Crédit photo : Ally Griffin
Le domaine .org d’Anna’s Archive a été suspendu, mais les opérateurs affirment qu’il n’est probablement pas lié à leur « bibliothèque fantôme » Spotify, qui reste accessible.
Le moteur de recherche de bibliothèque fantôme open source Anna’s Archive a a perdu son domaine .orgqui a été suspendu et placé en statut « serverHold » par le registre .org. Cette décision est probablement due à la pression juridique exercée par les titulaires de droits qui rongent leur frein pour arrêter la propagation du virus. bibliothèque fantôme du catalogue de Spotify… mais les opérateurs disent qu’ils ne croient pas que l’action soit directement liée.
Récemment, Anna’s Archive a affirmé avoir créé une « sauvegarde » d’environ 300 To du catalogue le plus diffusé de Spotify, y compris les livres audio. Cette révélation a suscité d’importantes inquiétudes en matière de droits d’auteur de la part des titulaires de droits qui craignaient que le catalogue ne soit utilisé pour former l’IA.
Les archives ont déjà fait l’objet de poursuites, notamment aux États-Unis, liées à la suppression de la base de données de la bibliothèque WorldCat, et ont été à plusieurs reprises inclus sur les listes des « marchés notoires » pour violation à grande échelle du droit d’auteur. Les titulaires de droits dans plusieurs pays ont fait pression pour des blocages de services Internet et des actions intermédiaires, et les experts ont noté que le ciblage de domaines est une tactique de plus en plus populaire contre les bibliothèques fantômes à grande échelle telles que Anna’s Archive.
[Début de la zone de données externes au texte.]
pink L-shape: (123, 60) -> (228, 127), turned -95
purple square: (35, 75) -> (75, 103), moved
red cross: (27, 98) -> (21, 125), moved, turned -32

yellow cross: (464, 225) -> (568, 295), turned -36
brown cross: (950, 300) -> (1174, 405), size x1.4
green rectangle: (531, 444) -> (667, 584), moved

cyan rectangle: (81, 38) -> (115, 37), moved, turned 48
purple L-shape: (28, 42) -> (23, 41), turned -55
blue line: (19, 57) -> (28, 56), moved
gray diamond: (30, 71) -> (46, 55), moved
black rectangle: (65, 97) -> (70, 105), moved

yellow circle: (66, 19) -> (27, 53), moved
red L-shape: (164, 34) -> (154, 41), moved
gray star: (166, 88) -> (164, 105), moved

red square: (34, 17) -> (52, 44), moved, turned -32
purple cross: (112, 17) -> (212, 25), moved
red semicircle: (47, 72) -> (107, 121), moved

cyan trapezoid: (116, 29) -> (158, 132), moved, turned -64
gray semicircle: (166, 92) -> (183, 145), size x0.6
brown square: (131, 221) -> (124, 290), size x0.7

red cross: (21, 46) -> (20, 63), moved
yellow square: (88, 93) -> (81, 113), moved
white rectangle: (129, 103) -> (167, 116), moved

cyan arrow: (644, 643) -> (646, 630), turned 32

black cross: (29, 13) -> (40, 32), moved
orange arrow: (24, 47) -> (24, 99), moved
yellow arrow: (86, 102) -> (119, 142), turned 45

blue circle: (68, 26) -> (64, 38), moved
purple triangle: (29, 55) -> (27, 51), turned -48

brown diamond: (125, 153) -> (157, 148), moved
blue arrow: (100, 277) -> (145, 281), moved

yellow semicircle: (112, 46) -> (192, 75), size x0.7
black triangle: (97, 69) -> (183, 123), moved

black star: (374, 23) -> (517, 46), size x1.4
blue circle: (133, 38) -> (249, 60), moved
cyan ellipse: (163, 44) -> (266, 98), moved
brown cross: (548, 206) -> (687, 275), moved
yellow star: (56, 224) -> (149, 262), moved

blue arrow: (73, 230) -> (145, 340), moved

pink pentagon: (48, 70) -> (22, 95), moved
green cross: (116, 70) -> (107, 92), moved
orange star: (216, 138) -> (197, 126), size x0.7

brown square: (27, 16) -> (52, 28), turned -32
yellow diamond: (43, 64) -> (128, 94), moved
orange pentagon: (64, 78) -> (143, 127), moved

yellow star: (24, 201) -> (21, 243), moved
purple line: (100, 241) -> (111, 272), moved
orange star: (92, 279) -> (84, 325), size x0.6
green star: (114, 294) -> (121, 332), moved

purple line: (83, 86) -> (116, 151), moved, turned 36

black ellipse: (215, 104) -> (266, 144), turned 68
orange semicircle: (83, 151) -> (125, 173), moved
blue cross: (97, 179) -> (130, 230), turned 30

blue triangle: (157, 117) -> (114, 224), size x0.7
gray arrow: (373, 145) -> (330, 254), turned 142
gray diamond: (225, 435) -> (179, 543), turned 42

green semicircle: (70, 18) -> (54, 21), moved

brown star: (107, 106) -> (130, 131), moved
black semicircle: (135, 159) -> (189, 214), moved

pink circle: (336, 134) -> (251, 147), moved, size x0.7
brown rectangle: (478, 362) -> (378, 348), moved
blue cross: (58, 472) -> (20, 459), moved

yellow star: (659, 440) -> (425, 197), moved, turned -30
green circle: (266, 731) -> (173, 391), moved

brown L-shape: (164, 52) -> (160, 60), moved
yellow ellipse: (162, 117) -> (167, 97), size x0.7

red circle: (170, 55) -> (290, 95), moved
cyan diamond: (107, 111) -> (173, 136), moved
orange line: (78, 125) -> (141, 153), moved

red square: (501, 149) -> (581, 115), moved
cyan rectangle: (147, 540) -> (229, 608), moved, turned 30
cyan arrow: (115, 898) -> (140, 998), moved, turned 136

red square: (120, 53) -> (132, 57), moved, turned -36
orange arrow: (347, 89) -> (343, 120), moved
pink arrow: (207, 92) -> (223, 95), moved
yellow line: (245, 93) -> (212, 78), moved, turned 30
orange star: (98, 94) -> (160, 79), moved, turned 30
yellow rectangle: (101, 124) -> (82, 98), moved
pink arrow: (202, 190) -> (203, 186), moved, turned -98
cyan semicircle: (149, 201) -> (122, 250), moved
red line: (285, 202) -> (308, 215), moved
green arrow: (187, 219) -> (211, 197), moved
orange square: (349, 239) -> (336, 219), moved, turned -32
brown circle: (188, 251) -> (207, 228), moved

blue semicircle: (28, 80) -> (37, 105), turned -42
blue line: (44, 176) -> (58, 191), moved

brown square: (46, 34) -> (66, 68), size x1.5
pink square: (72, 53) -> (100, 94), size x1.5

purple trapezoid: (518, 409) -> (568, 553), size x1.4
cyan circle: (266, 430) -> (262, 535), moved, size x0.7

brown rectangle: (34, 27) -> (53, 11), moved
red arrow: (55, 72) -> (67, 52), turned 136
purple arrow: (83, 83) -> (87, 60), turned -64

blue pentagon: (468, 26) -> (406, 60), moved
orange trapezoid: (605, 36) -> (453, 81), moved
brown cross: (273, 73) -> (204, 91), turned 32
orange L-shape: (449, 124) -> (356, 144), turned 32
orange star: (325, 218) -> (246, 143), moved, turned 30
Mais les archives d’Anna opérateurs ont déclaré publiquement que, malgré le timing, ils ne pensaient pas que la suspension du .org soit liée à la sauvegarde de Spotify. Au lieu de cela, ils pensent que la suspension découle de conflits plus larges et en cours en matière de droits d’auteur et de bases de données.
Il convient de noter que la perte du domaine .org n’a pas complètement arrêté le service ; Les archives d’Anna restent accessibles via plusieurs domaines alternatifs. En plus des domaines traditionnels, les archives s’appuient également sur des torrents et des systèmes décentralisés pour distribuer les données, ce qui rend l’éradication complète d’une telle base de données beaucoup plus difficile que la simple coupure du cordon d’un domaine.
Dans l’ensemble, l’affaire souligne à quel point les bibliothèques fantômes se situent à une intersection intéressante entre les récits de « préservation numérique » et l’application des droits d’auteur – en particulier lorsqu’elles sont de plus en plus nombreuses. utilisé pour former des modèles d’IA et d’autres projets de données à grande échelle.
La suspension du domaine .org de grande envergure répond aux signaux d’une volonté croissante de cibler les infrastructures soutenant de tels projets. Auparavant, le Public Interest Registry (PIR) américain à but non lucratif, qui supervise les domaines .org, avait refusé de suspendre volontairement des domaines, notamment le plus tristement célèbre The Pirate Bay. Les actions futures pourraient être coordonnées plus étroitement entre les juridictions à mesure que les législateurs se concentreront sur les ensembles de données sur le piratage et la formation à l’IA.